[[ Passage provided, beginning ]]
As we will use the same dataset again in the next exercise in this session, it makes sense to save it. To preserve the information about the variable types, it is best to save it as a .rds file. You can do this with the following command:

saveRDS(corona_survey, "../data/gp_corona_subset.rds")

In case you have not done so, please also install the summarytools and the GGally package. The following code chunk will check if you have these packages installed and install them, if that is not the case.

if (!require(summaryrtools)) install.packages("summarytools")
if (!require(summaryrtools)) install.packages("GGally")

1

Print a simple table with the frequencies of the variable education_cat. Also include the counts for missing values.
You can use the table() function from base R for this.

2

Use a function from the summarytools package to get summary statistics for the following variables in your dataset: left_right, sum_measures, mean_trust.
You need to combine a wrangling function from the dplyr package with descr() from summarytools.

3

Use another function from summarytools to display the counts and frequencies for the categories in the age_cat variable.
The function you need is freq()

4

Use yet another summarytools function to create a crosstable for the variables sex and education_cat.
[[ Passage provided, end ]]
Written task 1:
Condense the paragraph of the exercise page that begins "As we will use the same dataset" into a short bulleted list that keeps its main facts.
Written task 2:
Report every line in the entries that contains the word "chart".
The entries that follow have no connection to the exercise page.
[[ Source data, beginning ]]
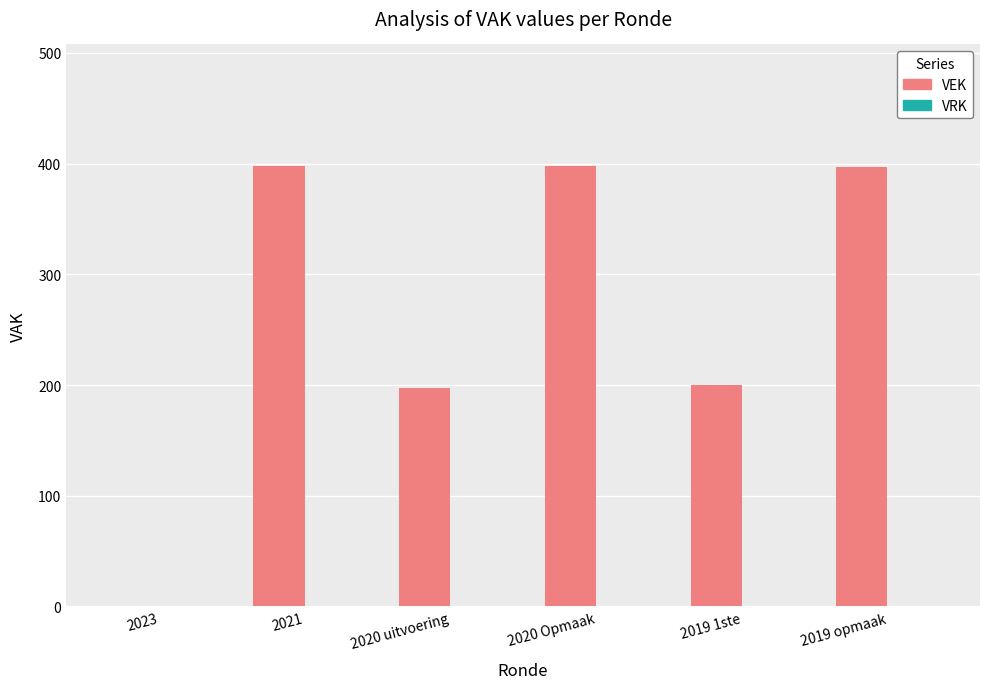

The chart shows a value of 105 at 2020 Opmaak. True or false?

False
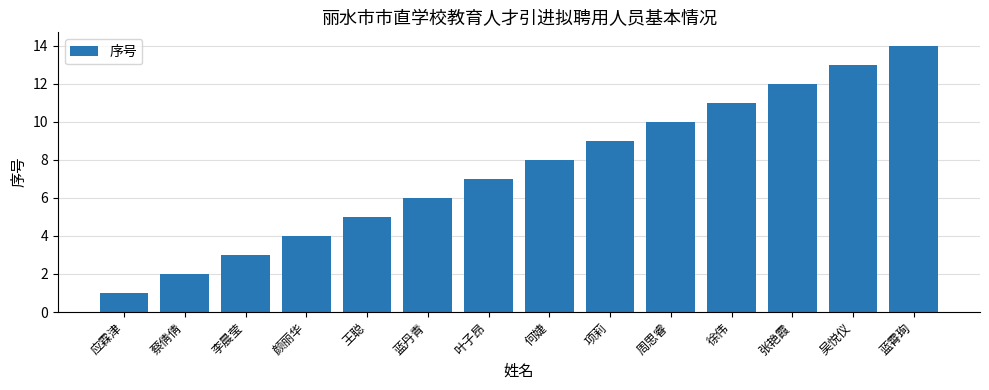

Reading right to left, list all the values displayed in this chart.

14	13	12	11	10	9	8	7	6	5	4	3	2	1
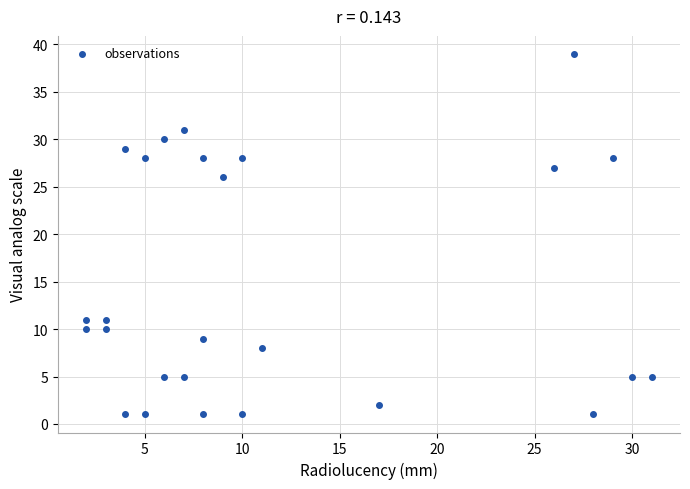

What Y value in the scatter plot is closest to 20?

26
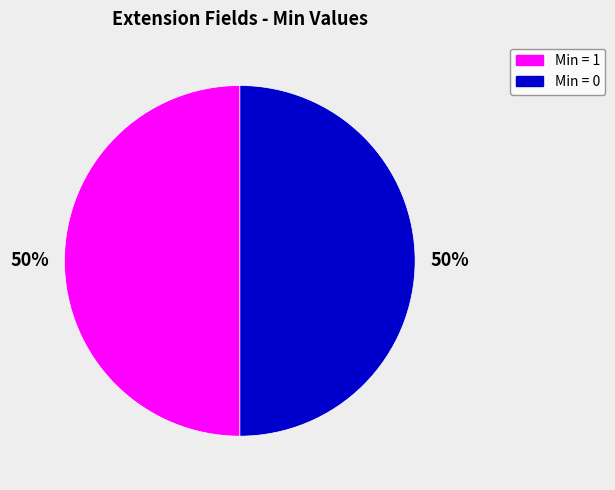

To the nearest percent, what is the average slice percentage?

50%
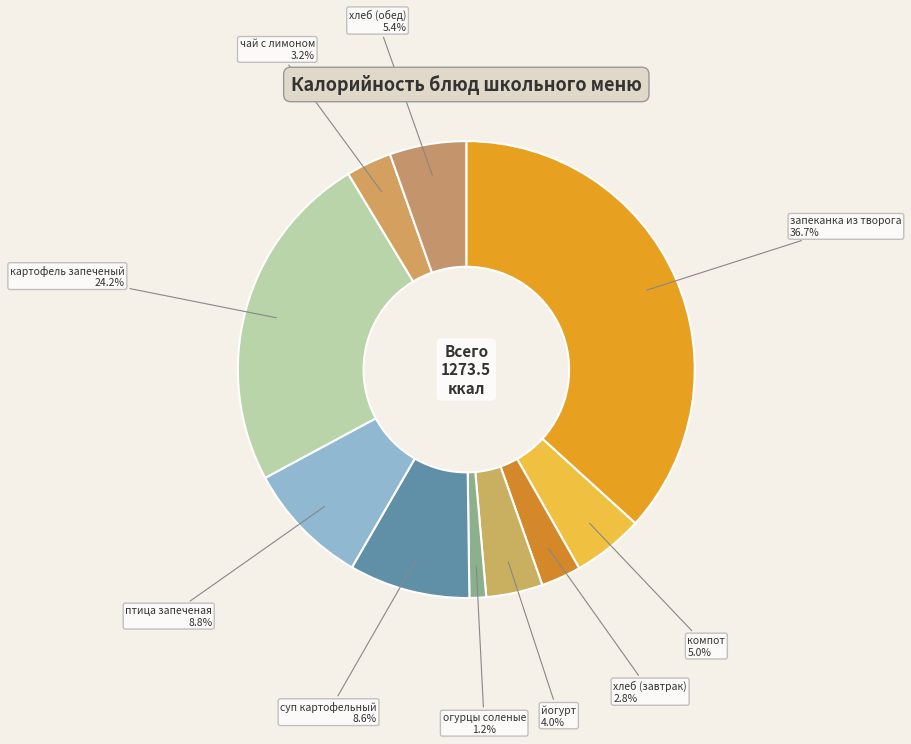

Is there a majority slice in this chart?

No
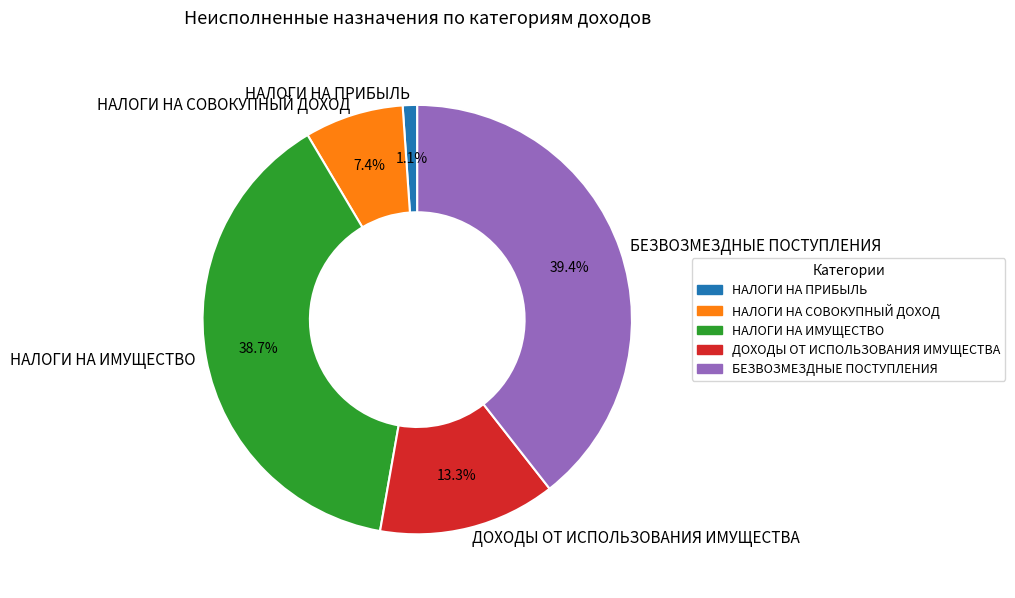

Rank the categories by value from highest to lowest.

БЕЗВОЗМЕЗДНЫЕ ПОСТУПЛЕНИЯ, НАЛОГИ НА ИМУЩЕСТВО, ДОХОДЫ ОТ ИСПОЛЬЗОВАНИЯ ИМУЩЕСТВА, НАЛОГИ НА СОВОКУПНЫЙ ДОХОД, НАЛОГИ НА ПРИБЫЛЬ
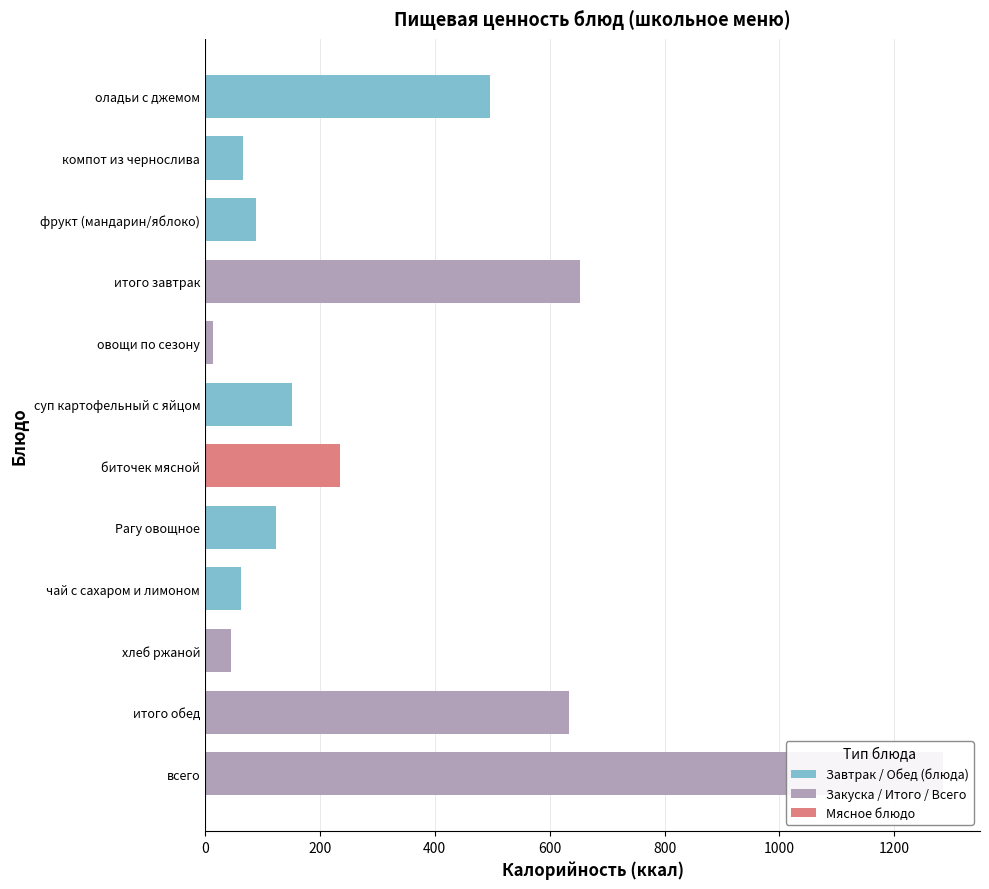

Count the number of data series in this chart.

1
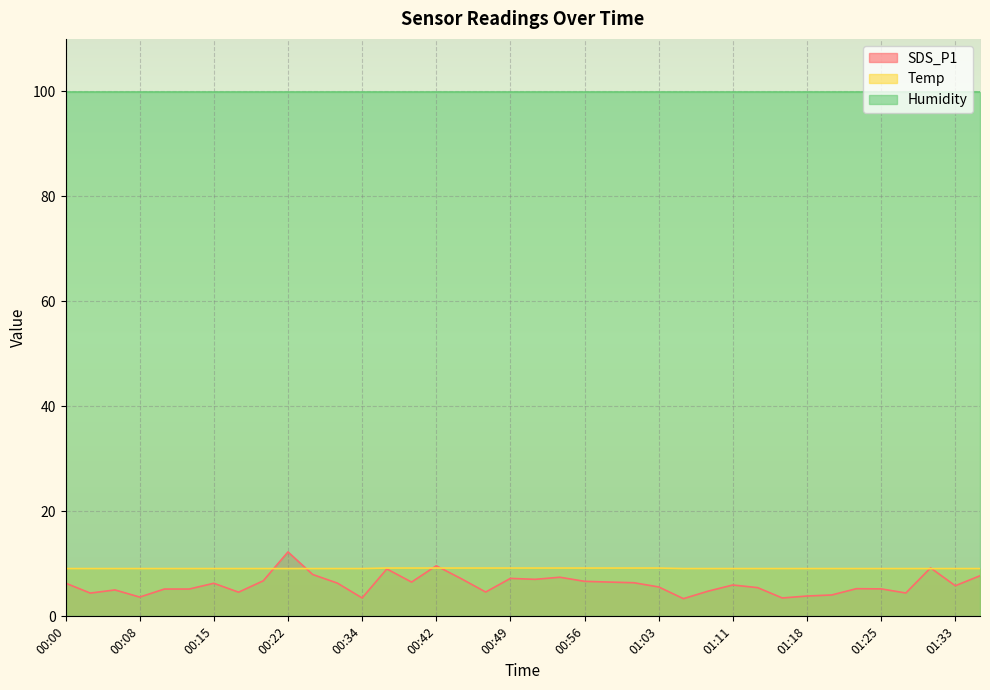

Which series has the largest total across all categories?

Humidity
[[ Source data, end ]]
Response box 1:
- The dataset will be used again in the next exercise of the session, so it should be saved.
- Saving it as an .rds file is best because this preserves the information about variable types.
- A command is provided for saving it.

Response box 2:
The chart shows a value of 105 at 2020 Opmaak. True or false?
Reading right to left, list all the values displayed in this chart.
Is there a majority slice in this chart?
Count the number of data series in this chart.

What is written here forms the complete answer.